Thirty years ago, My Left Foot reinvented Irish film
From the archive: Looking back at one of the greatest nights ever in Irish cinema
Brenda Fricker and Daniel Day-Lewis in Jim Sheridan’s 1989 film My Left Foot, based on the book by Christy Brown.
Tis the season to start thinking about what films will win which gongs. As awards season rumbles around at the dawn of next year, 2020 is also the 30th anniversary of one of the greatest nights ever in Irish cinema. Next March, we can reflect on what happened when an Irish film with a budget of under £2 million, My Left Foot, reinvented and reinvigorated Irish film.
In the arts section of The Irish Times on March 28th, 1990, a full page was dedicated to a remarkable night in Los Angeles at the Academy Awards. Michael Dwyer, the late Irish Times film journalist – the 10th anniversary of his death falls on New Year’s Day 2020 – was in the city reporting on the phenomenon that was this film.
“Irish film producer Noel Pearson was uncharacteristically muted as he made his way through the lobby of his West Hollywood hotel to the stretch limousine which was waiting to take him to his first Oscar ceremony,” one of Dwyer’s reports began. “‘I just wish it were over at this stage,’ he [Pearson] sighed, as he joined up with an equally subdued Jim Sheridan. Actress Brenda Fricker clearly was excited, and admitted she had put money on one of her rival nominees, Lena Olin.” Fricker was being tailed all day by a camera crew from Entertainment Tonight, who clearly felt she was in with more of a chance that she did.

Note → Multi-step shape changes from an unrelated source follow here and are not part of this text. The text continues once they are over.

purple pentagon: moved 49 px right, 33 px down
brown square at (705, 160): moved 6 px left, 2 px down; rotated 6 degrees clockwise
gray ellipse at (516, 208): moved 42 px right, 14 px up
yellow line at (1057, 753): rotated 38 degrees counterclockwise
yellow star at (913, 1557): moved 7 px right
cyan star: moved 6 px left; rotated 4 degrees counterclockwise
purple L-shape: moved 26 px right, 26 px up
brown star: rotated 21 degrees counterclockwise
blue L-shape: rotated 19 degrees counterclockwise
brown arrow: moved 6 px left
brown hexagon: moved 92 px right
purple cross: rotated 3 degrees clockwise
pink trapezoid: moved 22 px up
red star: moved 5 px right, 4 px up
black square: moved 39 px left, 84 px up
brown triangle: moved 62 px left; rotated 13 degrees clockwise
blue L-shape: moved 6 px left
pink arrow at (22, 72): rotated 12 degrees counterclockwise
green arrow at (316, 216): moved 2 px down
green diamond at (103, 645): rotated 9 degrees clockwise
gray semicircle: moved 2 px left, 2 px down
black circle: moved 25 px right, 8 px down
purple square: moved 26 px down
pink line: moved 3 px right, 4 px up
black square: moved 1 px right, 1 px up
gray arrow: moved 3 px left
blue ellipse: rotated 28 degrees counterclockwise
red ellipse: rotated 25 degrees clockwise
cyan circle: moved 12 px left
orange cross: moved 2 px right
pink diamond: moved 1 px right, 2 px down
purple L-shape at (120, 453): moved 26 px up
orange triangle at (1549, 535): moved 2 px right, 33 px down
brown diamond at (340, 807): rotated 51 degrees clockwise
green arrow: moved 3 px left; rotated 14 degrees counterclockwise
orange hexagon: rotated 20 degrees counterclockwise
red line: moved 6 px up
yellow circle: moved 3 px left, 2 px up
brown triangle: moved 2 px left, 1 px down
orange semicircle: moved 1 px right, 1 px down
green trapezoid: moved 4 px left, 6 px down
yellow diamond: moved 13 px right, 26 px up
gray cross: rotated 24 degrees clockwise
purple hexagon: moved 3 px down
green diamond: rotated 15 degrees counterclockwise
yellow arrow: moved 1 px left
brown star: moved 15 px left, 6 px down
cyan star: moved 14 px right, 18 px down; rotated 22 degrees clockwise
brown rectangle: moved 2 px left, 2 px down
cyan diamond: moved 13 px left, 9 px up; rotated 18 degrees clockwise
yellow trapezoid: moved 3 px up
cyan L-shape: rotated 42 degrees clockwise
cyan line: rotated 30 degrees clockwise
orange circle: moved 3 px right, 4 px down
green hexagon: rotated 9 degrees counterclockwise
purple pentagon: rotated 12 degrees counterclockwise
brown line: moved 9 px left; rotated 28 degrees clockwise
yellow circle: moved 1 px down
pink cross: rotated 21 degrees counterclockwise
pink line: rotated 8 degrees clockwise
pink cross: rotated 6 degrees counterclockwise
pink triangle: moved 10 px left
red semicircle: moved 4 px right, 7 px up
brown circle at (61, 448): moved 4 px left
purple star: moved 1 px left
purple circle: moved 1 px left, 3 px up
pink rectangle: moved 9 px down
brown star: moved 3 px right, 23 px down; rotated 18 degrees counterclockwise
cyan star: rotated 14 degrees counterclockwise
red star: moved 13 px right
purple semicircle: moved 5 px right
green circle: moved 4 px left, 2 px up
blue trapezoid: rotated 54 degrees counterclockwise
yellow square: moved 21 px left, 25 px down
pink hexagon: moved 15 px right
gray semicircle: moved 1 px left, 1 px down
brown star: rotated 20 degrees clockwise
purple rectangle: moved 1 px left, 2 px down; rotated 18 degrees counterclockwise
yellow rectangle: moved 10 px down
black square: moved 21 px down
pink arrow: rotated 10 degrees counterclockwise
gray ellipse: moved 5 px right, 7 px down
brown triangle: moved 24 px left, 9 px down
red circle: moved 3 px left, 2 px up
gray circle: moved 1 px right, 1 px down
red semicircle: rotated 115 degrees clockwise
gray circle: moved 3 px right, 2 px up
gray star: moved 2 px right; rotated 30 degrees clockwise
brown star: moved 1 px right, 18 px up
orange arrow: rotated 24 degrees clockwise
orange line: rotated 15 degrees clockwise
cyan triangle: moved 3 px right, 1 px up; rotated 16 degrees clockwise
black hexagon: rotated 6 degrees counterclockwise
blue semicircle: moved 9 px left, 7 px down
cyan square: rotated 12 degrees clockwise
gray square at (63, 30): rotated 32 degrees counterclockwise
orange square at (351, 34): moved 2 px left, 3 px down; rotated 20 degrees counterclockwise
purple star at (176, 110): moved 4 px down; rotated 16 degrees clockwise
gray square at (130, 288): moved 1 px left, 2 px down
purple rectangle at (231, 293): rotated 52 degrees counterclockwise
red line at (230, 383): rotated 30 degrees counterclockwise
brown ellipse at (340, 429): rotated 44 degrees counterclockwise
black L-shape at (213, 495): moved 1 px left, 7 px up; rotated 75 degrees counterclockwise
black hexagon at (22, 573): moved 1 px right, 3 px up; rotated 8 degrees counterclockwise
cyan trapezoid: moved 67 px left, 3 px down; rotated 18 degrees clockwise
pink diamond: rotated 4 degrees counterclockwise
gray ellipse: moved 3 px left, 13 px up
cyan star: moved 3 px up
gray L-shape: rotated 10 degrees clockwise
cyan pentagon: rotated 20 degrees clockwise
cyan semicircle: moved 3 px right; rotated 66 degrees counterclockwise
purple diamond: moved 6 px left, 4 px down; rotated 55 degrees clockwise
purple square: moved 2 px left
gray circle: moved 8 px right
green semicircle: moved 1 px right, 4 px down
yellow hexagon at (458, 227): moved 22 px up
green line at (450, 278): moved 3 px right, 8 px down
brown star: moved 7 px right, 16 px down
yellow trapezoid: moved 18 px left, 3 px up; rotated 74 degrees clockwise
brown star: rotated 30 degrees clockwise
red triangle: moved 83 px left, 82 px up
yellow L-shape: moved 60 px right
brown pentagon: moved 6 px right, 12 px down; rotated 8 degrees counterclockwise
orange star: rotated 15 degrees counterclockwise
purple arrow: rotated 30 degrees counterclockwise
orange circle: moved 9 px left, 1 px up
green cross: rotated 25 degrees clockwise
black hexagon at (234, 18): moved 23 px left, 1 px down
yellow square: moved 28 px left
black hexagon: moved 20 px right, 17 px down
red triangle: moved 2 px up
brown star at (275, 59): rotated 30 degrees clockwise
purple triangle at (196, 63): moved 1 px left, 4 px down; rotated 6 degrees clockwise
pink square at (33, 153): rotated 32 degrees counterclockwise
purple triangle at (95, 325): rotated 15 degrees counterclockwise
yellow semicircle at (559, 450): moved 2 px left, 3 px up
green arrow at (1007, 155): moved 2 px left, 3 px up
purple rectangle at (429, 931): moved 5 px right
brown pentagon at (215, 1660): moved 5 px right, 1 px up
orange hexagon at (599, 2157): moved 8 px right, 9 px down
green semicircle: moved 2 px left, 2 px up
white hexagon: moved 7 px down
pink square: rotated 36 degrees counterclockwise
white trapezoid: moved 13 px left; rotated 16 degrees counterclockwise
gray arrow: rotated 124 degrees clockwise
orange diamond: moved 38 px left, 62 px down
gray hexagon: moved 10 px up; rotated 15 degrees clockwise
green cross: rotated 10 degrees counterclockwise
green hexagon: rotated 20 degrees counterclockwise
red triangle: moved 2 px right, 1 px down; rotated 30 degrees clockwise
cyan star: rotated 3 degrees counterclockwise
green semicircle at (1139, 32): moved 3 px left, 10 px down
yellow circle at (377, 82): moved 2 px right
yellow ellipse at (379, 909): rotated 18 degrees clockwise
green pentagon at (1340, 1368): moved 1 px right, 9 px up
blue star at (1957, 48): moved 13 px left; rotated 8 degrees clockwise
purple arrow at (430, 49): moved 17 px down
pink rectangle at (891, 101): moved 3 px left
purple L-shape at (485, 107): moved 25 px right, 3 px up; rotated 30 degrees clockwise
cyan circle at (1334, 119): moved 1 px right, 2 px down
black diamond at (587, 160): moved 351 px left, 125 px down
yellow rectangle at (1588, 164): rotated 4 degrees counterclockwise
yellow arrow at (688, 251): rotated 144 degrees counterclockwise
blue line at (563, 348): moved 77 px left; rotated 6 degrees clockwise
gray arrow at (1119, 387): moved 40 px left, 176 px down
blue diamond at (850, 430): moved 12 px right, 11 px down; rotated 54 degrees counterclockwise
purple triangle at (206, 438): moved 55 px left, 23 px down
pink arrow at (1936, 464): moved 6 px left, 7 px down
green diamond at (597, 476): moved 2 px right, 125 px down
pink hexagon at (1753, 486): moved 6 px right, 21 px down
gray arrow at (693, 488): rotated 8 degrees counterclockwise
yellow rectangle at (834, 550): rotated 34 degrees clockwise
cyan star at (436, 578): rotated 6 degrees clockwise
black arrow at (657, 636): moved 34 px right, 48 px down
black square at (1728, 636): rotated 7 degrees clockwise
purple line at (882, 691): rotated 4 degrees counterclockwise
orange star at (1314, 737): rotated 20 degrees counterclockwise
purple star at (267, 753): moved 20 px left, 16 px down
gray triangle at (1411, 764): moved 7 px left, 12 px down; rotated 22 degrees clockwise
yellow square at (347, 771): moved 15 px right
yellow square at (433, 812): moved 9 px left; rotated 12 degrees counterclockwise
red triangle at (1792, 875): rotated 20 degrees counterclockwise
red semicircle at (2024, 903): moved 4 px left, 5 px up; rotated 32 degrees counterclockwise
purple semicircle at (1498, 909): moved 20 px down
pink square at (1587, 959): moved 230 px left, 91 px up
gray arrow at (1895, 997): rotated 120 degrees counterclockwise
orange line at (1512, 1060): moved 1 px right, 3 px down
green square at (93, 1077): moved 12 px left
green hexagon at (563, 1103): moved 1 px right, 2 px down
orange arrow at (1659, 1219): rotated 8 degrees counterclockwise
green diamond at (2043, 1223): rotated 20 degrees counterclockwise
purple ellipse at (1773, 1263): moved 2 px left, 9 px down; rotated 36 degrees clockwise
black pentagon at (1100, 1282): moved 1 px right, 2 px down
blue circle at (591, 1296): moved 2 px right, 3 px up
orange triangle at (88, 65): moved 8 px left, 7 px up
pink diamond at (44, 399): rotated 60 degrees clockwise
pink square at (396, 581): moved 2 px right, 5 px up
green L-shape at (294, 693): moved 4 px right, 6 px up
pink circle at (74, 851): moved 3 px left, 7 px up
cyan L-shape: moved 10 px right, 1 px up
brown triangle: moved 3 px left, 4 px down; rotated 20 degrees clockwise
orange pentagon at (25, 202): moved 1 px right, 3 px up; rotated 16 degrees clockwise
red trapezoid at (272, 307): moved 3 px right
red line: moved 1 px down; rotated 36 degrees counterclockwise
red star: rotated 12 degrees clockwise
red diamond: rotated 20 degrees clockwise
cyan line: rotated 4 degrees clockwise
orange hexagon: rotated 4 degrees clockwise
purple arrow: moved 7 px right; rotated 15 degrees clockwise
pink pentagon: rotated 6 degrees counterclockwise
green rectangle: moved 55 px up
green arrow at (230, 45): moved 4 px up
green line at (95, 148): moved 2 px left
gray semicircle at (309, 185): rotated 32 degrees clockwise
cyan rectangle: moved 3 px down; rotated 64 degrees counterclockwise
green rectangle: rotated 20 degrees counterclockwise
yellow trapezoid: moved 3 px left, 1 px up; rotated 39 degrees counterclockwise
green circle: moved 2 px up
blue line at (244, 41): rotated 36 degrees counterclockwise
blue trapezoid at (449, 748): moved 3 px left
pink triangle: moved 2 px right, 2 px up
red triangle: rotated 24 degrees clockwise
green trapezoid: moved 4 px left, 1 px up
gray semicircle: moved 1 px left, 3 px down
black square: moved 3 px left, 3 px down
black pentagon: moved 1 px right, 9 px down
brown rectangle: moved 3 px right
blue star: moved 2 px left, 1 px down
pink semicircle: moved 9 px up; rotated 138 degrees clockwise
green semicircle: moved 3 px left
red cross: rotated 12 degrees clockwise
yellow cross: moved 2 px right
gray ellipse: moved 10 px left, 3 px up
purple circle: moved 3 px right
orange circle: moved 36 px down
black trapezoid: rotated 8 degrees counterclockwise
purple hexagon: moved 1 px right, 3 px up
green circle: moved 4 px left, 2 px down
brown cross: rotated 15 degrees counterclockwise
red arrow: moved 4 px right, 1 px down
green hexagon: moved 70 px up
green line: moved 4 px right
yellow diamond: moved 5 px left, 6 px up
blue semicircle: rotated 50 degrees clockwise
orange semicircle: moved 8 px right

“I don’t believe this,” Fricker said in her speech. Referring to Christy Brown’s mother, Fricker said, “Anyone who gives birth 22 times deserves one of these . . . I’m taking this very proudly back to Ireland.”
Dwyer wrote about Pearson perched on an aisle seat four rows away from the stage, his clothes soaked with perspiration as My Left Foot lost out in the best adapted screenplay and best director categories. Then Jodie Foster came on stage, and announced Daniel Day-Lewis had won a second Oscar for the film. “You’ve just provided me with the makings of one hell of a weekend in Dublin,” Day-Lewis said.
The My Left Foot winners, director and producer and others went on to the Beverly Hills Hotel. Ken Branagh, Steven Soderbergh (nominated for Sex, Lies and Videotape that year), and Michael Moore turned up “along with what seemed to be every Irish person who was in Los Angeles on the night,” Dwyer wrote, “including singers Bono and Bob Geldof”. The party continued at Irishman Billy Gaff’s house in Beverly Hills, where champagne flowed and partiers ate smoked salmon and Irish stew by the swimming pool.
Dwyer also wrote about the triumph of low-budget independent productions over the Hollywood studio blockbuster machine that year. Blockbusters including Born on the Fourth of July and Indiana Jones and the Last Crusade underperformed at the ceremony, with smaller films including Driving Miss Daisy, Dead Poets Society, Cinema Paradiso and My Left Foot winning.
Another happy cast member was the then-teenager Hugh O’Conor, who played the younger Christy Brown in the film. O’Conor went on to become an acclaimed actor, photographer and director of music videos, commercials and short films, and recently released his feature-length directorial debut, Metal Heart. O’Conor stayed up late to watch the ceremony, waking his father as Fricker and Day-Lewis won.
At the time, Day-Lewis was relatively unknown in the United States, having worked on My Beautiful Laundrette and The Unbearable Lightness of Being, but his buzz was building. “His chameleon temperament, commitment and obsession were also evident in My Left Foot when he refused to step out of character, even during meal breaks,” The Irish Times reported. “He spent weeks at the cerebral palsy clinic in Sandymount preparing for his role, and started researching for weeks before the money to make the film was raised.”
Irish Film Board
Fricker’s father, Des, was also pictured in the newspaper, with his daughter Gráinne and granddaughter Billie. Three years previously, the Irish Film Board had been abolished. “Government and institutional support for the film industry in Ireland has been all but non-existent,” the Irish Times media correspondent at the time, Ronan Foster, wrote. “Before the board was established in 1981, there had been a gap of 45 years since the production of an Irish feature film.”
The former chairman of the film board, Muiris Mac Conghail, failed to forecast what would become of Irish film, saying at the time that Irish films “have never been central to Irish culture” and “he does still not see the day when an Irish film will be made in Ireland with Irish money”. The Irish Film Board, now Screen Ireland/Fís Éireann, was re-established in 1993.